An LR4 pointed right at her face.
Then Buckingarra Freeman, Saradi’s squad mate, and the joker of the group, fired.
“T-minus four seconds.”
A drill rent itself directly into Saradi’s left cheekbone. She threw herself forward and to the side.
Just before Buckingarra had shot her the air near her shivered—
“Bheem!” Saradi shouted, as she staggered to her feet. Her left arm hung loosely from her shoulder and even through the pain, she could see him as he swung the rifle. Bheemasena smacked Buckingarra’s head powerfully with the weapon. Saradi heard only a muffled “oomph” as Buckingarra’s body flung over the edge.
“T-minus three seconds.”
Buckingarra screamed as he fell. Saradi couldn’t take her eyes away, and watched as his body skewered itself like a piece of meat through the compute column.
“Take it,” Bheemasena shouted at her, holding out the LR4.
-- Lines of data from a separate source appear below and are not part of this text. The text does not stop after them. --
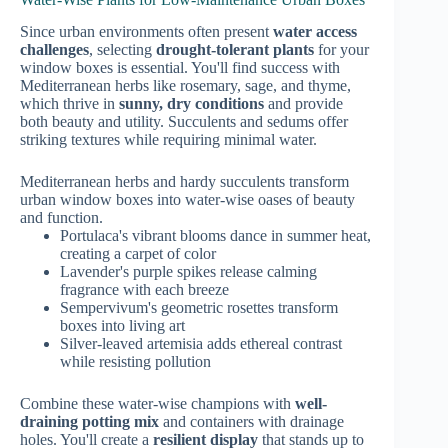
Since urban environments often present
water access
challenges
, selecting
drought-tolerant plants
for your
window boxes is essential. You'll find success with
Mediterranean herbs like rosemary, sage, and thyme,
which thrive in
sunny, dry conditions
and provide
both beauty and utility. Succulents and sedums offer
striking textures while requiring minimal water.
Mediterranean herbs and hardy succulents transform
urban window boxes into water-wise oases of beauty
and function.
Portulaca's vibrant blooms dance in summer heat,
creating a carpet of color
Lavender's purple spikes release calming
fragrance with each breeze
Sempervivum's geometric rosettes transform
boxes into living art
Silver-leaved artemisia adds ethereal contrast
while resisting pollution
Combine these water-wise champions with
well-
draining potting mix
and containers with drainage
holes. You'll create a
resilient display
that stands up to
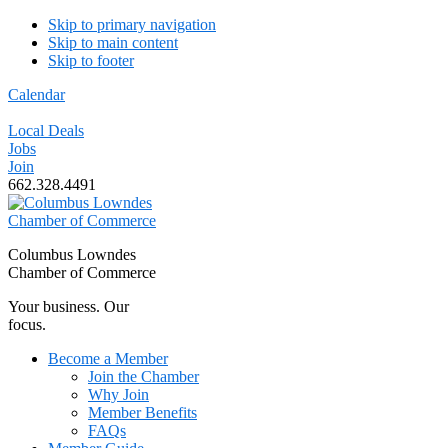
Skip to primary navigation
Skip to main content
Skip to footer
Calendar
Local Deals
Jobs
Join
662.328.4491
Columbus Lowndes
Chamber of Commerce
Your business. Our
focus.
Become a Member
Join the Chamber
Why Join
Member Benefits
FAQs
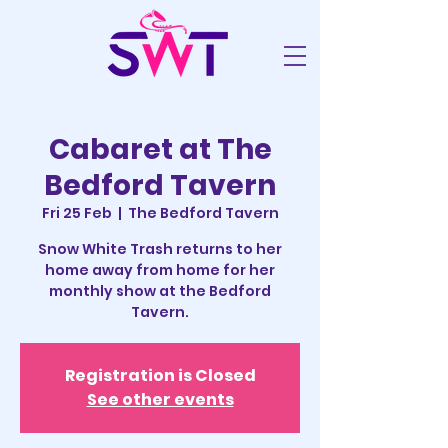
Cabaret at The
Bedford Tavern
Fri 25 Feb
  |  
The Bedford Tavern
Snow White Trash returns to her
home away from home for her
monthly show at the Bedford
Tavern.
Registration is Closed
See other events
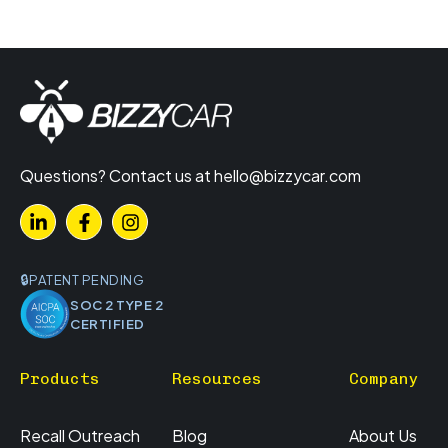
Questions? Contact us at
hello@bizzycar.com
PATENT PENDING
SOC 2 TYPE 2
CERTIFIED
Products
Resources
Company
Recall Outreach
Blog
About Us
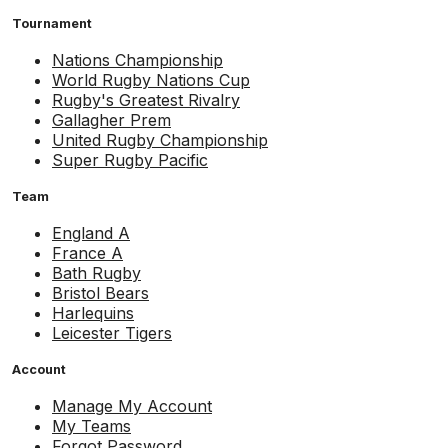
Tournament
Nations Championship
World Rugby Nations Cup
Rugby's Greatest Rivalry
Gallagher Prem
United Rugby Championship
Super Rugby Pacific
Team
England A
France A
Bath Rugby
Bristol Bears
Harlequins
Leicester Tigers
Account
Manage My Account
My Teams
Forgot Password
Trisdale interfaced with the holo-display panel, his hands moving. He reached for the dog tag in the receptacle, and turned it to confirm final launch just as Bheemasena charged at him. He shot point blank but it didn’t stop a SOHIC soldier filled with three stinjs. Bheemasena slammed Trisdale’s head into the back of the compute node, an audible crack filled the air.
“T-minus two seconds.”
Bheemasena screamed. The fury in his voice gave Saradi pause as she aimed her rifle. He grabbed Trisdale’s head, his hands covered in blood and bashed it
against the compute node. Trisdale grunted, his artificial leg kicked out and Bheemasena spun away.
Saradi fired. The flechettes sheared through Trisdale’s artificial leg and he lost his balance, falling on his hip.
“T-minus one second.”
That single moment was all Bheemasena needed. He lunged at Trisdale, poking his thumbs into Trisdale’s eyes as he took him down. Trisdale tried to shake him off but Bheemasena’s grip was too strong. He lifted Trisdale’s head and slammed it into the ground. Once, twice, thrice.
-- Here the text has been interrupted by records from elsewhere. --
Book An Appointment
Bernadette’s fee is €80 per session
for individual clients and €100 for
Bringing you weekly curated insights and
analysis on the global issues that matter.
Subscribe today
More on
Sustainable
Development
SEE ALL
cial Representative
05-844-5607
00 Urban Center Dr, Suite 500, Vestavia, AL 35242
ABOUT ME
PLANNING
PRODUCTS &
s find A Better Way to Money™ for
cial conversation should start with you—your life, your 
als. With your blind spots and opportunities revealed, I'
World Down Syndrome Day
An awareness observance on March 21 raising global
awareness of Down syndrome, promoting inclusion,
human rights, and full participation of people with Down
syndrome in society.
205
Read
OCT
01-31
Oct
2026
“Blast off,” said the robotic voice.
Saradi ran toward him. “Bheem, he’s gone.” Trisdale’s head looked like spaghetti Neapolitan.
“Sara, change the course; do it,” Bheemasena’s voice whispered. The huge hole in his chest bled profusely. “Do it!”
Saradi jerked like she’d been slapped.
The compute node blinked at her. All ten rockets had already launched. How did that happen? She didn’t even hear. Her fingers trembled as she called up the flight path. The rockets headed for High Beijing. Saradi overwrote the destination using the coordinates she’d memorized.
Ten thousand feet high the ten rockets changed directions ever so slightly so now instead of flying to China they flew towards the exosphere above Australia.
“Bheem?” Saradi said, going on her knees holding up his broken body. She wanted to tell him that Novalie was his daughter. Instead she said, “Don’t go.”
“Tell Nova I love her.” The light seeped from his eyes.
PART FIVE – HOME
Chapter 40 – Ultimate Price
The lakeside at Fort Windradyne’s green reserves had been cordoned off for the ceremony. Sentry-drones hovered above the gathered crowd, jet-bots flew so high in the sky they were not even visible, and dozens of attack craft stood at the ready. The Greatest Scientist’s holo-banner shimmered in the air alongside the Austra-Asian Empire flag. A hundred feet beneath these banners the AAEDEF soldiers, dressed in army green, air force blue, and navy gray, assembled in three wide columns. All in all, three hundred thousand soldiers stood together, humans and hybrids.